_What the task requires:_ Would you set down the whole listing again exactly as it appears?

_Extracted information:_
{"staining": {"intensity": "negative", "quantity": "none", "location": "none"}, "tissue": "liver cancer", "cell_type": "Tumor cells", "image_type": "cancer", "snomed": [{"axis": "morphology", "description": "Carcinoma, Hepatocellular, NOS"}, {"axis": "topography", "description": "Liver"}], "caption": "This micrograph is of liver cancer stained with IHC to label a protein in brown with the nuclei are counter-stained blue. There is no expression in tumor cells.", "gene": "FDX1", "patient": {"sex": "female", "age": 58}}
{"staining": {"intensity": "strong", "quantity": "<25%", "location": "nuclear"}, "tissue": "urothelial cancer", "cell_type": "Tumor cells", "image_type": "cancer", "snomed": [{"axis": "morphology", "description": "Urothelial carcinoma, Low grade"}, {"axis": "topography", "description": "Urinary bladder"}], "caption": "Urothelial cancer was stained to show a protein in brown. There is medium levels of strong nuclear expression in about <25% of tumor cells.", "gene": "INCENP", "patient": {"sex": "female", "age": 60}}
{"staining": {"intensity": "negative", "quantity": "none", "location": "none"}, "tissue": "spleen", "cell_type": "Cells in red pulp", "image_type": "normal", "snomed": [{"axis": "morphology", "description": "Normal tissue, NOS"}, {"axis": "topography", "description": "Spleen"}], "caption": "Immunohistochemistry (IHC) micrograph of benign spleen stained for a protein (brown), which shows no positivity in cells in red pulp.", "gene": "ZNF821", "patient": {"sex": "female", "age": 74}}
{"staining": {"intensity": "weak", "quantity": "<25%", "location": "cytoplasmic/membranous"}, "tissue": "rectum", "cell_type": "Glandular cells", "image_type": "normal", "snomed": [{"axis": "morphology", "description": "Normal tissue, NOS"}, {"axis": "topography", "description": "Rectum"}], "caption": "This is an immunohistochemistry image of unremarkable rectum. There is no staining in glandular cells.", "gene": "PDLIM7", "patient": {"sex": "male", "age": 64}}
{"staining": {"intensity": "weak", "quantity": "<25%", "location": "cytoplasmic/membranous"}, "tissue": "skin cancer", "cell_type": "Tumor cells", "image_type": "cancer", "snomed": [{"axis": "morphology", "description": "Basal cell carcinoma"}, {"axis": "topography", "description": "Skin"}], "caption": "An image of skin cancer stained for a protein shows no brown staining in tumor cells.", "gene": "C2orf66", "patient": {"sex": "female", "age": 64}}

_Task solution:_
{"staining": {"intensity": "negative", "quantity": "none", "location": "none"}, "tissue": "liver cancer", "cell_type": "Tumor cells", "image_type": "cancer", "snomed": [{"axis": "morphology", "description": "Carcinoma, Hepatocellular, NOS"}, {"axis": "topography", "description": "Liver"}], "caption": "This micrograph is of liver cancer stained with IHC to label a protein in brown with the nuclei are counter-stained blue. There is no expression in tumor cells.", "gene": "FDX1", "patient": {"sex": "female", "age": 58}}
{"staining": {"intensity": "strong", "quantity": "<25%", "location": "nuclear"}, "tissue": "urothelial cancer", "cell_type": "Tumor cells", "image_type": "cancer", "snomed": [{"axis": "morphology", "description": "Urothelial carcinoma, Low grade"}, {"axis": "topography", "description": "Urinary bladder"}], "caption": "Urothelial cancer was stained to show a protein in brown. There is medium levels of strong nuclear expression in about <25% of tumor cells.", "gene": "INCENP", "patient": {"sex": "female", "age": 60}}
{"staining": {"intensity": "negative", "quantity": "none", "location": "none"}, "tissue": "spleen", "cell_type": "Cells in red pulp", "image_type": "normal", "snomed": [{"axis": "morphology", "description": "Normal tissue, NOS"}, {"axis": "topography", "description": "Spleen"}], "caption": "Immunohistochemistry (IHC) micrograph of benign spleen stained for a protein (brown), which shows no positivity in cells in red pulp.", "gene": "ZNF821", "patient": {"sex": "female", "age": 74}}
{"staining": {"intensity": "weak", "quantity": "<25%", "location": "cytoplasmic/membranous"}, "tissue": "rectum", "cell_type": "Glandular cells", "image_type": "normal", "snomed": [{"axis": "morphology", "description": "Normal tissue, NOS"}, {"axis": "topography", "description": "Rectum"}], "caption": "This is an immunohistochemistry image of unremarkable rectum. There is no staining in glandular cells.", "gene": "PDLIM7", "patient": {"sex": "male", "age": 64}}
{"staining": {"intensity": "weak", "quantity": "<25%", "location": "cytoplasmic/membranous"}, "tissue": "skin cancer", "cell_type": "Tumor cells", "image_type": "cancer", "snomed": [{"axis": "morphology", "description": "Basal cell carcinoma"}, {"axis": "topography", "description": "Skin"}], "caption": "An image of skin cancer stained for a protein shows no brown staining in tumor cells.", "gene": "C2orf66", "patient": {"sex": "female", "age": 64}}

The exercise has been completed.